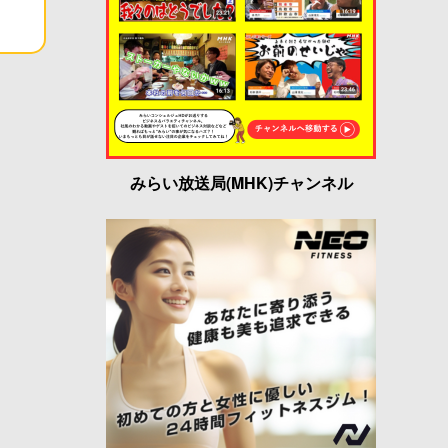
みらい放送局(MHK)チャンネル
______________________________
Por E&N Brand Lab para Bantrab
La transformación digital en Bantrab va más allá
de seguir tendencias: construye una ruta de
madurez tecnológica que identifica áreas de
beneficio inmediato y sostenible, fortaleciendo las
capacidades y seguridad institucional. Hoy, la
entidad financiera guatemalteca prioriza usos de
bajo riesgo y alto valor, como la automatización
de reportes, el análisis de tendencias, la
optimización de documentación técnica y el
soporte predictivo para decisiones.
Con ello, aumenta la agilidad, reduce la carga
______________________________
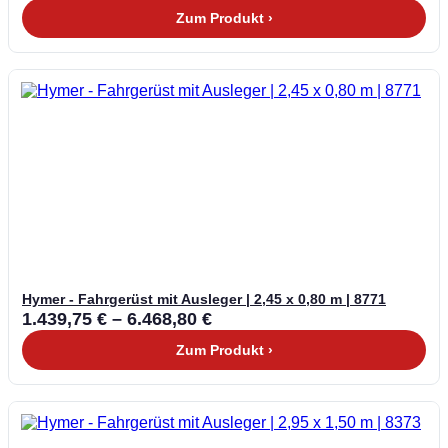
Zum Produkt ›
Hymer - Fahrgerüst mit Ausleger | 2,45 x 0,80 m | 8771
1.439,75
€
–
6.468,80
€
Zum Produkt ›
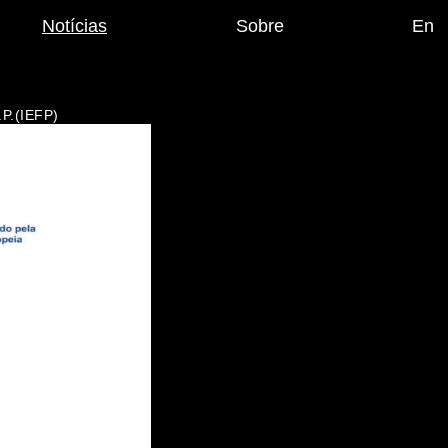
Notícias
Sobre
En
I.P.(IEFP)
______________________________
### Task to complete
Copy out the lines of data beginning with the line containing "Por E&N Brand Lab para Bantrab" and continuing through the line containing "soporte predictivo para decisiones.", both included, reproducing them exactly.

### Reply
Por E&N Brand Lab para Bantrab
La transformación digital en Bantrab va más allá
de seguir tendencias: construye una ruta de
madurez tecnológica que identifica áreas de
beneficio inmediato y sostenible, fortaleciendo las
capacidades y seguridad institucional. Hoy, la
entidad financiera guatemalteca prioriza usos de
bajo riesgo y alto valor, como la automatización
de reportes, el análisis de tendencias, la
optimización de documentación técnica y el
soporte predictivo para decisiones.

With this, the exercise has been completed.